Reuters/Brasilia

Brazil’s economy grew a slightly better-than-expected 0.1% in 2014, but sliding investment set the stage for what most observers expect will be a painful recession this year.
Last year’s modest expansion, as published by the government statistics agency yesterday, was still the worst performance for Latin America’s largest economy since 2009 and was largely shrugged off by investors focused on rising inflation and unemployment, and President Dilma Rousseff’s political troubles.
“We are in for a very weak 2015,” said Pedro Tuesta, an analyst with consulting firm 4Cast in New York.
Brazil’s meagre 2014 growth hanged on government consumption, a symptom of the country’s deepening imbalances.

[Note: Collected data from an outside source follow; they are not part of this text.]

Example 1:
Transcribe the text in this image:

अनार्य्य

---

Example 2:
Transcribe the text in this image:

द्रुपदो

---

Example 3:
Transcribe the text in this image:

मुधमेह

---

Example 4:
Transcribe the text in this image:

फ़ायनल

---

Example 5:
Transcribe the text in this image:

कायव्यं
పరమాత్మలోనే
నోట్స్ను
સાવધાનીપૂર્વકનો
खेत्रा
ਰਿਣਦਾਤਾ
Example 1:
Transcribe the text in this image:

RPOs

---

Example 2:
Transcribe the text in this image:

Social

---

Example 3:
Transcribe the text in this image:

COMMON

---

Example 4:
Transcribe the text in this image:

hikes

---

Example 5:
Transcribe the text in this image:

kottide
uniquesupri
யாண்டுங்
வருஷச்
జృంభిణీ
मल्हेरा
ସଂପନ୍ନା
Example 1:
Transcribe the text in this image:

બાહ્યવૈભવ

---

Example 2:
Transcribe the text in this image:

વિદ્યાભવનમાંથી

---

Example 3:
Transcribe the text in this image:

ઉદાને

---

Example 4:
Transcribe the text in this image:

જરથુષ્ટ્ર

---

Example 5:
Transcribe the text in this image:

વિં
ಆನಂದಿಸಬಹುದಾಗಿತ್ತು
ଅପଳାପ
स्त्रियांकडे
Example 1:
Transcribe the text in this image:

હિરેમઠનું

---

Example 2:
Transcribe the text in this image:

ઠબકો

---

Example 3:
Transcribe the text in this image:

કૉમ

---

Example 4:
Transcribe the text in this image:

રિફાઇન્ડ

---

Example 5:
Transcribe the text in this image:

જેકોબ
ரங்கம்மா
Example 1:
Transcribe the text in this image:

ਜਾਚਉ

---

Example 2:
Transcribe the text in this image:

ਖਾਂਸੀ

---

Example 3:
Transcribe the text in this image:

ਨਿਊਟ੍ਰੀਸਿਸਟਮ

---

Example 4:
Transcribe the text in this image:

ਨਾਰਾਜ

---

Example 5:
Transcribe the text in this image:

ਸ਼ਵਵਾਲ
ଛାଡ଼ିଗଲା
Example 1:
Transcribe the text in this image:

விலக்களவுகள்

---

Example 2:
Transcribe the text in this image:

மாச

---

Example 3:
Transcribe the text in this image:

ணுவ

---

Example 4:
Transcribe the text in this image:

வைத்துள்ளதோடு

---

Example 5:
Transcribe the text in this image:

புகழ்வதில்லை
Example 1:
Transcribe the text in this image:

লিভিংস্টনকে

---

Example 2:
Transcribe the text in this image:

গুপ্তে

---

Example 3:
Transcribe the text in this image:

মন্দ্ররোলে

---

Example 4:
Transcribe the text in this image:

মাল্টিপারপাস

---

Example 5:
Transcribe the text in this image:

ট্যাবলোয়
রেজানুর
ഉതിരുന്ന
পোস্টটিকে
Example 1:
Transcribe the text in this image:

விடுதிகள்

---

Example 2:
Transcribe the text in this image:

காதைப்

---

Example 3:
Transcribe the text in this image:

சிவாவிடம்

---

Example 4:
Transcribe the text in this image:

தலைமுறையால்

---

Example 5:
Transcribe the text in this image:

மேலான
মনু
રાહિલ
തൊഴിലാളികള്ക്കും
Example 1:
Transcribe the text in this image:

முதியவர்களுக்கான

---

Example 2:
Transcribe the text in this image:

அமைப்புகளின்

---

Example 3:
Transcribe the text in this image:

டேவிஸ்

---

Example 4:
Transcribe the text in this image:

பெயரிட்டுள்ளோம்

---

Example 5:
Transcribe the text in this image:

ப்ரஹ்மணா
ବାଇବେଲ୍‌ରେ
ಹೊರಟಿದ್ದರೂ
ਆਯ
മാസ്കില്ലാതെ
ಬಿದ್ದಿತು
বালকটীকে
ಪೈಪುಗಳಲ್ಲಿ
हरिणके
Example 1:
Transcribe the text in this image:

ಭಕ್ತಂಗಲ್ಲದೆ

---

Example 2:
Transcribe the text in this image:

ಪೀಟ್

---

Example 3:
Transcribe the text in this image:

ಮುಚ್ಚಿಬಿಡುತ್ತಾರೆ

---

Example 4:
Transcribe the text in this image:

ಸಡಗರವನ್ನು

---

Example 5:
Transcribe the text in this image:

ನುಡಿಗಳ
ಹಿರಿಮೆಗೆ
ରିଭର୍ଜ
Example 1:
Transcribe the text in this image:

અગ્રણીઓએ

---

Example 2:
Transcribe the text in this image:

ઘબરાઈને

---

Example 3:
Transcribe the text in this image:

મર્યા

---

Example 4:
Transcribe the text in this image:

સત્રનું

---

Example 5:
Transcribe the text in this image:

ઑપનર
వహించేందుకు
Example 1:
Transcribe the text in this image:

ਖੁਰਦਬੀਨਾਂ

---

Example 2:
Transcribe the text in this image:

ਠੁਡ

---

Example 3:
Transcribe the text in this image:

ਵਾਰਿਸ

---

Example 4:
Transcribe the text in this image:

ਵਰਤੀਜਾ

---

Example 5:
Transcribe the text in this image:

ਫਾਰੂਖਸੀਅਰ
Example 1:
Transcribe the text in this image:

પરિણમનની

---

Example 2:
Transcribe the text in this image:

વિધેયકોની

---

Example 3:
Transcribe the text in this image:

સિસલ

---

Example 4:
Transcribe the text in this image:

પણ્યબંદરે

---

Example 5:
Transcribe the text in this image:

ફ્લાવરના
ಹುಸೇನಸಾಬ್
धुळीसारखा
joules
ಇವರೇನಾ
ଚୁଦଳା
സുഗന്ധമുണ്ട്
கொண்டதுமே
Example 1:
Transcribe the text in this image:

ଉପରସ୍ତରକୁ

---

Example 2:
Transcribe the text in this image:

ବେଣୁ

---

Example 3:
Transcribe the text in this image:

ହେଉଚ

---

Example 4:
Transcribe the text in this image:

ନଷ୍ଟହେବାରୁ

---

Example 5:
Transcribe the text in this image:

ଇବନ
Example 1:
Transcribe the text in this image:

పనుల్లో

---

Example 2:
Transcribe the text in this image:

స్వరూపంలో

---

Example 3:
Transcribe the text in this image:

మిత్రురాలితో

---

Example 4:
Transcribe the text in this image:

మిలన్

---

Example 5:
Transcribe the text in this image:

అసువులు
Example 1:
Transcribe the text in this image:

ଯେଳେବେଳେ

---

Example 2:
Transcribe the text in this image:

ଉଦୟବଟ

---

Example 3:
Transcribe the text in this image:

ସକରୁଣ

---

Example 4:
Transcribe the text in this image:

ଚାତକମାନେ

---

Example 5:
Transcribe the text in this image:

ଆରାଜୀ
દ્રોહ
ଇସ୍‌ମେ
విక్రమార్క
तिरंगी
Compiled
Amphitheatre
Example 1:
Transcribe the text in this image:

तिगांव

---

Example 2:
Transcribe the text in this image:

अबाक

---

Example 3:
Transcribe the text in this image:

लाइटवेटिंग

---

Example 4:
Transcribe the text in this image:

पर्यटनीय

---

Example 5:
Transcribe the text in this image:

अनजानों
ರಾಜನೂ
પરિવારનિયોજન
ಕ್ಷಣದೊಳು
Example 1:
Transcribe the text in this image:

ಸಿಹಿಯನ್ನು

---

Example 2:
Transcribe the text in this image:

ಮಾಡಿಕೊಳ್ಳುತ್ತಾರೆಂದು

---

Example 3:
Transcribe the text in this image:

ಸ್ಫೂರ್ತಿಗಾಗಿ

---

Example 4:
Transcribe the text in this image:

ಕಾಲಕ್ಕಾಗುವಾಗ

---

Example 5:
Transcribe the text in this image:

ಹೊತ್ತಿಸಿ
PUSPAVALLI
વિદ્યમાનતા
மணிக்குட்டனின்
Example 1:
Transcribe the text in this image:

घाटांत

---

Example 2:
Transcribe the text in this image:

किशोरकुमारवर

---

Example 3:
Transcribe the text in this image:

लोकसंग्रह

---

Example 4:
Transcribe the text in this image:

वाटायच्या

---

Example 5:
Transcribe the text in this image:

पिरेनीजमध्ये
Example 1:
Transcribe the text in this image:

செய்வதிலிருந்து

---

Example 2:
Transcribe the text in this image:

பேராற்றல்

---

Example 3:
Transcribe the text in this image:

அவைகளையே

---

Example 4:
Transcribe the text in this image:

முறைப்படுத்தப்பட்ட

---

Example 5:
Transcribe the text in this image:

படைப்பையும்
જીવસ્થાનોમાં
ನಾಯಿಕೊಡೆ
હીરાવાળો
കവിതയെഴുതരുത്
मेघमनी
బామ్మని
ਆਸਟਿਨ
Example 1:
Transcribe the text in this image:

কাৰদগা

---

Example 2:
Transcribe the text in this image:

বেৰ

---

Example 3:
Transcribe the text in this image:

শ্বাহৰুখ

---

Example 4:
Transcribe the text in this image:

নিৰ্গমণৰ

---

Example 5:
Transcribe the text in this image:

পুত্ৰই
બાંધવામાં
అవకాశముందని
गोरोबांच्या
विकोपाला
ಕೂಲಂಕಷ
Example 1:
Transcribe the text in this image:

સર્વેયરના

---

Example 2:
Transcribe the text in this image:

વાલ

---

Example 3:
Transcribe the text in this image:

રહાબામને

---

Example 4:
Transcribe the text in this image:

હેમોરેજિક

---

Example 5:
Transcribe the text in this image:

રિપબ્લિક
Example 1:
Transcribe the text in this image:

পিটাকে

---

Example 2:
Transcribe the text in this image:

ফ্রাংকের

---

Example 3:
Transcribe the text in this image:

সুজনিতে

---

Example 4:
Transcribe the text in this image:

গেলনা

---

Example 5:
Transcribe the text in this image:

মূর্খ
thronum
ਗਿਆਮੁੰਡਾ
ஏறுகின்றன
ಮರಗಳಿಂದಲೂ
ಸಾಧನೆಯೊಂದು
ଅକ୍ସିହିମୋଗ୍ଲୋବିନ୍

While the 1.3% increase in public sector demand avoided a sharper drop in economic activity, it also boosted public debt, raising eyebrows at ratings agencies that threatened to strip Brazil’s debt of its investment-grade rating.
This year, with Rousseff changing tack and cutting public spending in order to regain investor confidence, Brazil’s economy is set to shrink 0.8%, which would be its deepest slump in 25 years, according to market estimates.
“2015 will be tough, with few chances of recovery and a worrisome adjustment of still-unknown scale,” said Jose Lopes Filho, president of the Brazilian association of distributors of manufacturing goods.
Economists warn investments are set for another steep drop in 2015 as state-run oil company Petroleo Brasileiro SA  and several of its contractors grapple with fallout from a massive corruption scandal.